Using Facebook Analytics To Grow Your Business

With 1.7 billion Facebook users (and counting) there’s a whole world of potential customers out there for you to harness to grow your business. Now that we’ve had a month or so to wrap our heads around the newly launched Facebook Analytics, here are our recommendations for how to grow your potential and active customer base using information generated by the tool:

Create And Monitor Funnels

Though the term ‘funnel’ in has typically been applied to the linear e-commerce buying process, Facebook Analytics allows you to create endless funnel varieties to better understand the factors and page sequences that influence your customers’ buying behaviour. Facebook Analytics’ funnels allow you to cue the tracking of whatever processes you think will yield relevant insights; these funnels could include sign-up procedures, content-sharing behaviours, and on-boarding for new users and followers.

Facebook Analytics’ funnels can be modified and applied in real-time, so your funnel starts to function as soon as you’ve selected the variables and applied it to your site’s data. The ability to quickly and easily monitor the conversion activities of your site’s functions is an invaluable way to identify points for review, to optimise business growth.

Similar to traditional funnel-tracking, these funnel insights will allow you to identify the points at which your potential customers lose interest or momentum in the designated process. The funnel results can be analysed against demographic information, and platform and device factors.

Facebook Analytics

Track Your Visitors’ Behaviour

Facebook Analytics allows you to check and monitor active and engaged users on a variety of timescales, including past-24 hours, and currently active, represented by a pulsing circle on your tracker chart. Monitoring the behaviour of your active users is a great way to target and shape your social media marketing activities, and check how engaging those activities are.

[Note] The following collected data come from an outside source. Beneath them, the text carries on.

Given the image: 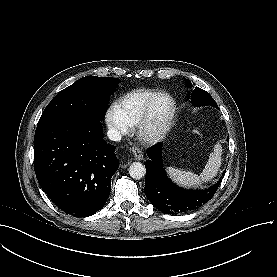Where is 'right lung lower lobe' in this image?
<instances>
[{
  "label": "right lung lower lobe",
  "instance_id": "right-lung-lower-lobe-1",
  "mask_svg": "<svg viewBox=\"0 0 277 277\" xmlns=\"http://www.w3.org/2000/svg\"><path fill=\"white\" fill-rule=\"evenodd\" d=\"M118 167L115 146L104 141L100 121L36 128L37 180L55 205L74 217L91 216L103 207Z\"/></svg>",
  "mask_w": 277,
  "mask_h": 277
}]
</instances>
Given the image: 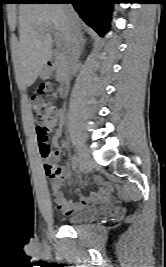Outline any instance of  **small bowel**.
Listing matches in <instances>:
<instances>
[{
    "label": "small bowel",
    "mask_w": 166,
    "mask_h": 267,
    "mask_svg": "<svg viewBox=\"0 0 166 267\" xmlns=\"http://www.w3.org/2000/svg\"><path fill=\"white\" fill-rule=\"evenodd\" d=\"M64 123L65 114L63 110L59 111V115L57 118L51 120L48 123V130L54 131L51 139V144L53 147H58L60 145V139ZM59 157L60 152L56 150L52 153L51 157L49 158V161H51L52 163H56L59 160ZM57 170L58 176L52 179L51 182V194L58 209L65 215H72L100 200L107 199L110 190L109 184H102L98 192L90 193L87 196L80 195L79 200L76 202L66 199L60 190V181L66 179L67 171L64 167H58ZM94 181L101 182V179L99 177H95Z\"/></svg>",
    "instance_id": "obj_1"
}]
</instances>
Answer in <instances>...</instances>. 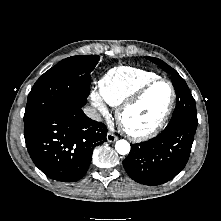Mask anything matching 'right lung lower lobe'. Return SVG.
Returning a JSON list of instances; mask_svg holds the SVG:
<instances>
[{"mask_svg": "<svg viewBox=\"0 0 221 221\" xmlns=\"http://www.w3.org/2000/svg\"><path fill=\"white\" fill-rule=\"evenodd\" d=\"M107 128L88 118L82 108L59 110L24 132L34 164L58 181H77L89 168L96 145L107 141Z\"/></svg>", "mask_w": 221, "mask_h": 221, "instance_id": "98d812e1", "label": "right lung lower lobe"}]
</instances>
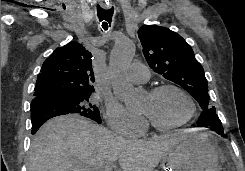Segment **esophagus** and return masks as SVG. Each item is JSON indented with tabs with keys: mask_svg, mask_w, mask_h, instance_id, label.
<instances>
[{
	"mask_svg": "<svg viewBox=\"0 0 245 171\" xmlns=\"http://www.w3.org/2000/svg\"><path fill=\"white\" fill-rule=\"evenodd\" d=\"M102 6H103L104 8H111L112 5H111V4H103Z\"/></svg>",
	"mask_w": 245,
	"mask_h": 171,
	"instance_id": "esophagus-1",
	"label": "esophagus"
}]
</instances>
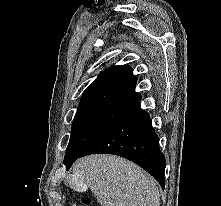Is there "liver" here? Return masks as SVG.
Listing matches in <instances>:
<instances>
[{
  "mask_svg": "<svg viewBox=\"0 0 221 206\" xmlns=\"http://www.w3.org/2000/svg\"><path fill=\"white\" fill-rule=\"evenodd\" d=\"M65 184L77 192L89 188L101 206H160L155 179L136 164L113 155L79 159Z\"/></svg>",
  "mask_w": 221,
  "mask_h": 206,
  "instance_id": "6515ba94",
  "label": "liver"
}]
</instances>
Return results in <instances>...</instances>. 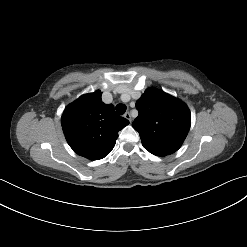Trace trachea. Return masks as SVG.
I'll list each match as a JSON object with an SVG mask.
<instances>
[{"label": "trachea", "mask_w": 247, "mask_h": 247, "mask_svg": "<svg viewBox=\"0 0 247 247\" xmlns=\"http://www.w3.org/2000/svg\"><path fill=\"white\" fill-rule=\"evenodd\" d=\"M126 105L125 104H122V103H119L116 105V112L119 114V115H123L125 112H126Z\"/></svg>", "instance_id": "3493384b"}]
</instances>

Many businesses find it useful to track their Daily Active Users and Monthly Active Users, and cross-check these trends against significant points like surges in new followers, or the launch of a new product or campaign.

Metrics can then be applied to the Active Users section of Facebook Analytics include Number of Events (which generally means how many times they opened your page), Stickiness (the number of Daily Active Users divided by the number of Monthly Active Users), and Average Events per User. Active Users is a useful quantifier of both linear growth and customer retention, so even though it’s a simple analytic tool, it shouldn’t be dismissed or neglected.

Facebook Analytics

Increase Retention

It’s widely accepted and experienced that it’s easier and more cost-effective to keep an existing follower than it is to gain a new one. Facebook Analytics’ Retention Reports function is an incredibly useful asset to track your retention rate, and cross-check the events and factors that may contribute to follower loss.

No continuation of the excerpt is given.